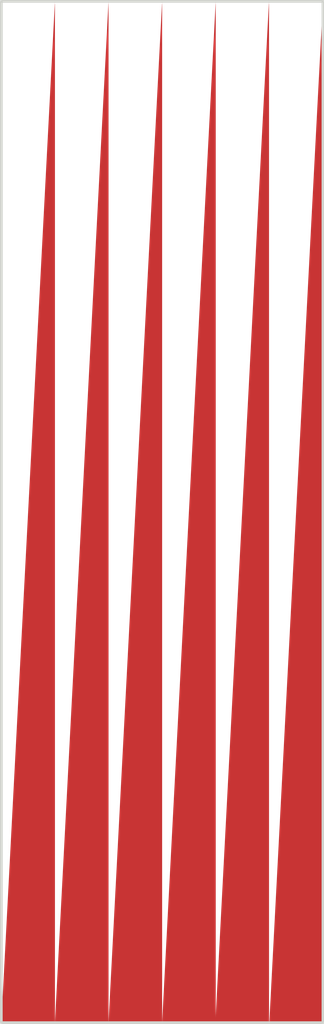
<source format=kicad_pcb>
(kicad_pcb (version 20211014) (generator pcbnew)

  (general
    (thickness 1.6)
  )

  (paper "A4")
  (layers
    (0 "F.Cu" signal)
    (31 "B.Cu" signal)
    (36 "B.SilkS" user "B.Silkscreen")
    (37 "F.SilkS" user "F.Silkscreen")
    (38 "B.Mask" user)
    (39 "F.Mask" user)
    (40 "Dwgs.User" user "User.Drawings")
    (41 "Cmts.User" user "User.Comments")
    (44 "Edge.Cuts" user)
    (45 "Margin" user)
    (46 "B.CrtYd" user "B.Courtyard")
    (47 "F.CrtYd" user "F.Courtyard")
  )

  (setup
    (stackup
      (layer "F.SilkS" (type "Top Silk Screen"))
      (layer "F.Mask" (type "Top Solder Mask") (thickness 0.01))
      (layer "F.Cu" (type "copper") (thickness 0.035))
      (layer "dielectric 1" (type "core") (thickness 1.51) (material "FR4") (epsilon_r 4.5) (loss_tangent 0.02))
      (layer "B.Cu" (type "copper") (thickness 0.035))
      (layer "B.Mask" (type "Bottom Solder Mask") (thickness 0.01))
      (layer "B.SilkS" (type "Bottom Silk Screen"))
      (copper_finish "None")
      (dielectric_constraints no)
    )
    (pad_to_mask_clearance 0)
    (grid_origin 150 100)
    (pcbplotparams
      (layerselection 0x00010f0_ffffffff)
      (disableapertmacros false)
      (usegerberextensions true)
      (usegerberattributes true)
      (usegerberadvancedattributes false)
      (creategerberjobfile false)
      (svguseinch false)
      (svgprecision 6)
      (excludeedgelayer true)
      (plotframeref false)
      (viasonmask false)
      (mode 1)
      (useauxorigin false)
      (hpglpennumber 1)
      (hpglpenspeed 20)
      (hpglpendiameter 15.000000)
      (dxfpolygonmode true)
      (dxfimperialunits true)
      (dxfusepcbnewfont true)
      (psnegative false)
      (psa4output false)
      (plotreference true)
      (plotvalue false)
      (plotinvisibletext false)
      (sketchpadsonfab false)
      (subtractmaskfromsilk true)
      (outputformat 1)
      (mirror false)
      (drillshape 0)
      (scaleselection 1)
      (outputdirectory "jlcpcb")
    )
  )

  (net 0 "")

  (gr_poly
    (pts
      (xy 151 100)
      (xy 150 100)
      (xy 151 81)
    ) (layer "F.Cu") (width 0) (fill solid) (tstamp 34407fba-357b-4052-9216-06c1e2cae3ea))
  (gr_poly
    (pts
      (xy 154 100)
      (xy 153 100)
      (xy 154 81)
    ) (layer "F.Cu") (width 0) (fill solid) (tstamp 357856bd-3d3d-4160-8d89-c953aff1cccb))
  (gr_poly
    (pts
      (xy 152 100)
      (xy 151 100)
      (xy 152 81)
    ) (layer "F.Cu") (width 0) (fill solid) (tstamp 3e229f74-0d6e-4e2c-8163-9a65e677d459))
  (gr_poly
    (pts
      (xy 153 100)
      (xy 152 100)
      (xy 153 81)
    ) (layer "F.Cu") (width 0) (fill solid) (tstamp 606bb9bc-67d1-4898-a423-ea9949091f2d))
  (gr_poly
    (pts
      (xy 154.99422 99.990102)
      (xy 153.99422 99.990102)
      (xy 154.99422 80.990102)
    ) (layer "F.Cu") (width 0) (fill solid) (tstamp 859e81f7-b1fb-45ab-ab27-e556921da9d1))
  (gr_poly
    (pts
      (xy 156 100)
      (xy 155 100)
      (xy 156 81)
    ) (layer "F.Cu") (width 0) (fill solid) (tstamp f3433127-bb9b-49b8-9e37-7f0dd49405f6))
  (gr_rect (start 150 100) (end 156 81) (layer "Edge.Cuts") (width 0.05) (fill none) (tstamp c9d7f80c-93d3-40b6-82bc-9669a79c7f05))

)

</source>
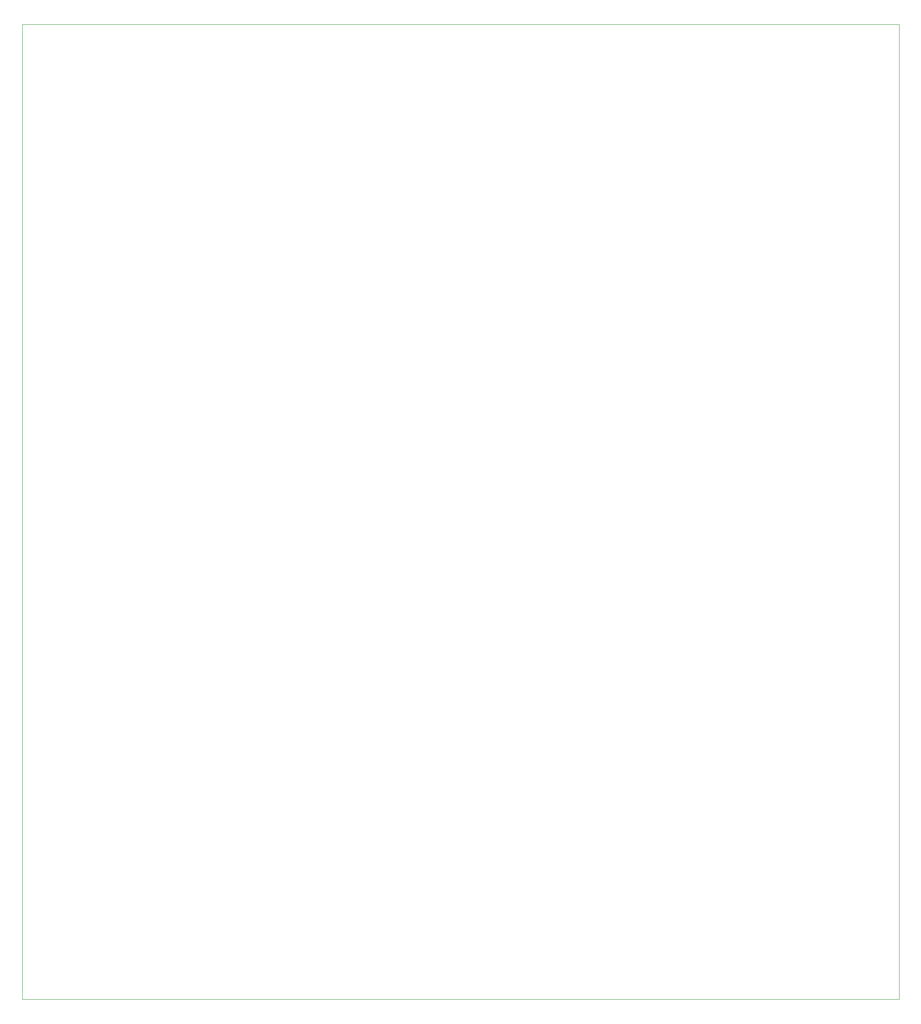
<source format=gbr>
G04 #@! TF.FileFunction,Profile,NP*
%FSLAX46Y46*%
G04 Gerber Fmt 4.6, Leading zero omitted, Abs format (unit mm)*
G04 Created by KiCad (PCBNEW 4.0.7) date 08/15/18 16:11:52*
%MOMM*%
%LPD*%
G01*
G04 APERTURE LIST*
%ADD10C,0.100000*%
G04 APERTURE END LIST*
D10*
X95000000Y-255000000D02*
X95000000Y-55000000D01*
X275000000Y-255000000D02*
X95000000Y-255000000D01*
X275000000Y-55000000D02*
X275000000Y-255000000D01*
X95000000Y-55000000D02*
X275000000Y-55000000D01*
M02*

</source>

• **Task objective**: Working down from the line that contains "G04 APERTURE LIST*", retype each line exactly through the last line of the data, and give nothing else.

• **Solution**:
G04 APERTURE LIST*
%ADD10C,0.100000*%
G04 APERTURE END LIST*
D10*
X95000000Y-255000000D02*
X95000000Y-55000000D01*
X275000000Y-255000000D02*
X95000000Y-255000000D01*
X275000000Y-55000000D02*
X275000000Y-255000000D01*
X95000000Y-55000000D02*
X275000000Y-55000000D01*
M02*

</source>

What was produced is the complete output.